Kreative aus den Bereichen Kunsthandwerk, Musik, Film, Architektur und Produktentwicklung haben sich angesiedelt. Künstler, Fotografen und Designer betreiben ihre Ateliers, es werden kunsttherapeutische Kurse und Gesangsunterricht angeboten. Auch erste Dienstleistungsunternehmen und Handwerksbetriebe haben sich eingemietet, und ein Wohnquartier ist bereits zu rund 80 Prozent vermarktet.
Das Kreativquartier ist fast regelmäßiger Teilnehmer der Extraschicht, mehrmaliger Standort der Ruhrtriennale, und die Kohlenmischhalle und die Zechenwerkstatt werden für Veranstaltungen genutzt. „Mit dem Kreativ.Quartier Lohberg haben wir die Depression umgekehrt“, sagt Bernd Lohse „Die Zeche wird auch in Zukunft Identität stiften.“

Impulse für die Kreativwirtschaft

Dabei geht es im Moment noch nicht darum, einen wirtschaftlichen Betrieb herzustellen. „Wir wollen Impulse setzen. Das ist ein Experiment mit offenem Ausgang“, so Bernd Lohse. „Wir wollen hier Kreative anspornen, zu gründen. Der Vergleich mit einem Gründerzentrum passt eigentlich – nur dass hier die Subventionierung ausschließlich über die Räumlichkeiten stattfindet. Unser Ziel muss sein, dass Lohberg immer die Möglichkeit bietet, hier etwas auszuprobieren.“

CO2-neutrales Stadtquartier

Insgesamt entsteht ausgehend vom Kreativquartier mit der benachbarten Gartenstadt eines von Deutschlands größten CO2-neutralen Stadtquartieren und ein Plus-Energie-Standort mit Synergien in den ganzen Stadtteil Lohberg. Energiespender sind bisher: eine Windenergieanlage auf der Halde Lohberg Nord, ein Fotovoltaikdach auf der Kohlenmischhalle und ein Biomassekraftwerk. Das Kreativquartier ist für sein beispielgebendes Engagement im Klimaschutz Teil der KlimaExpo.NRW.
„Der Nukleus, also das Zentrum, ist und bleibt die Zeche. Von hier aus schreitet die Entwicklung voran. Wir versprechen uns hier einen ,Bilbao-Effekt’ im Kleinen“, so Bernd Lohse. In der nordspanischen Stadt Bilbao wurde 1997 das Guggenheim-Museum eröffnet, ein spektakulärer Bau des Stararchitekten Frank O. Gehry. Beflügelt durch den neuen touristischen Magneten erlebte die Stadt einen deutlichen Aufschwung.

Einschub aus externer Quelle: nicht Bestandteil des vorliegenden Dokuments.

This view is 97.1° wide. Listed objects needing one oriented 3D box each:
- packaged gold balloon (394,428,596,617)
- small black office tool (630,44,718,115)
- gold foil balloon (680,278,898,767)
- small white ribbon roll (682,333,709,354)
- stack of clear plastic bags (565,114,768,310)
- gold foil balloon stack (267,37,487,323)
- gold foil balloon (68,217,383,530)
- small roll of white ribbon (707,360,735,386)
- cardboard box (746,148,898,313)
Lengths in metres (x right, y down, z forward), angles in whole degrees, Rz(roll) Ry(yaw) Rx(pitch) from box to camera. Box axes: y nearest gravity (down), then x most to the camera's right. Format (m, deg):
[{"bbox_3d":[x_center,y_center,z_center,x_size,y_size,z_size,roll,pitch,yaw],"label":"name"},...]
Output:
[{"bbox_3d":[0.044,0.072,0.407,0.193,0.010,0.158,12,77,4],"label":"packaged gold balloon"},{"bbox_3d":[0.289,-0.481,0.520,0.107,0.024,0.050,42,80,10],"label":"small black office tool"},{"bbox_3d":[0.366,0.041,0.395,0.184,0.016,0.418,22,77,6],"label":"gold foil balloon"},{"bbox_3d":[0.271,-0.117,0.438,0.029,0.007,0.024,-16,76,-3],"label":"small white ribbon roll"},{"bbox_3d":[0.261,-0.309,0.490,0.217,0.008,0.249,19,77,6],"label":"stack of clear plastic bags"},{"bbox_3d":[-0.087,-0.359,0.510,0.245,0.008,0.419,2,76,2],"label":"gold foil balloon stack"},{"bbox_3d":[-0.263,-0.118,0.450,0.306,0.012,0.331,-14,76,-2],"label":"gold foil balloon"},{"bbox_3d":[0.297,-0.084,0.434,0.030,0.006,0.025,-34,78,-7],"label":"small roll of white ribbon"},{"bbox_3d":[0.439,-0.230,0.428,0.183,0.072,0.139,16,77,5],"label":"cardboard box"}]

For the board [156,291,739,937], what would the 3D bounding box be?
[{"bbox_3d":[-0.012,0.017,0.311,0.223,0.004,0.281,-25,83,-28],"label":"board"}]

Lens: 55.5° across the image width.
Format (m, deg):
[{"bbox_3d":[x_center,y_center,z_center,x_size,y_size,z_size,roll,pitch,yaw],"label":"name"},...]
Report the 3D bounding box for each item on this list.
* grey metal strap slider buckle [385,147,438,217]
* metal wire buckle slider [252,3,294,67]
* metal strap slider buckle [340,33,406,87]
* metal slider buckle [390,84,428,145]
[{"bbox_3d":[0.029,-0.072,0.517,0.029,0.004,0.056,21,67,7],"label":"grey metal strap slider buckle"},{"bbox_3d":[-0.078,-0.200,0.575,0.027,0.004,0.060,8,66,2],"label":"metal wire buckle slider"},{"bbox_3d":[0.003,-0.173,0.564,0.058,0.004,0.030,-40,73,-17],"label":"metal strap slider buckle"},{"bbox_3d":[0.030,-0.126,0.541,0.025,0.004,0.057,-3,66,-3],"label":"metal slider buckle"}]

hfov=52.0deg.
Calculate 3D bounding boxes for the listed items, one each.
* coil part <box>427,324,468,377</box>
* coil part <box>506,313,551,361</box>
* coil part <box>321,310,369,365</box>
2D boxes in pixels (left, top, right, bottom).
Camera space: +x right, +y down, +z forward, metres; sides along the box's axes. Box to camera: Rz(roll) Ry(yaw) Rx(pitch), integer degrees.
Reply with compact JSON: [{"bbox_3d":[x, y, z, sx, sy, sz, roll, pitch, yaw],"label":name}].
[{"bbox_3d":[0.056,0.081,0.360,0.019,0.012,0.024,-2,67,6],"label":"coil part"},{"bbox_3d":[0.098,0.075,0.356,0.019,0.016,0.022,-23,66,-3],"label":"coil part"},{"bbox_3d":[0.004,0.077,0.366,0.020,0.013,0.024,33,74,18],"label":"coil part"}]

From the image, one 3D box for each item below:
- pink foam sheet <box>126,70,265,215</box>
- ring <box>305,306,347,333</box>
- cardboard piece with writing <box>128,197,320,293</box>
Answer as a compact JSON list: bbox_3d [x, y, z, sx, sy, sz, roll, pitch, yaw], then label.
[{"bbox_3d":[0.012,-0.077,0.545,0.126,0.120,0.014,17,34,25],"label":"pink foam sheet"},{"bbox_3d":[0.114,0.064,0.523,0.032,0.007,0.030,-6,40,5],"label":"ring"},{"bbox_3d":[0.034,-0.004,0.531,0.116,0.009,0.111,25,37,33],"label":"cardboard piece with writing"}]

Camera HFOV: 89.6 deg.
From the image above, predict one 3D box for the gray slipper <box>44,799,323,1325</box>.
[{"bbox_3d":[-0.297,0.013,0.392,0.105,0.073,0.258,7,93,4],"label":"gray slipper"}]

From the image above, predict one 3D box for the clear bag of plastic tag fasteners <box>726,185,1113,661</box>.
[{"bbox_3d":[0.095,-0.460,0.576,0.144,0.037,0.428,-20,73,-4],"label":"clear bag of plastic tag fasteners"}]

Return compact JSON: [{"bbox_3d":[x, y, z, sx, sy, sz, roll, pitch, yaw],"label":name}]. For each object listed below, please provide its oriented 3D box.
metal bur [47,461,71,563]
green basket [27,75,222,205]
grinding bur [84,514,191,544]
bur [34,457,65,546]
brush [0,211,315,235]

Bernd Lohse fasst zusammen: „Man kann endlos Fakten aufführen, die für Kreativquartiere sprechen. Aber um die Idee, die Chancen und die Vielfalt wirklich zu verstehen, ist das Beste, man fährt hin.“ Für das Kreativ.Quartier Lohberg ist dafür die regelmäßig stattfindende Veranstaltung „OpenHouse“ zu empfehlen. Dann öffnen die Kreativen ihre Ateliers und geben Einblick in ihre Arbeit.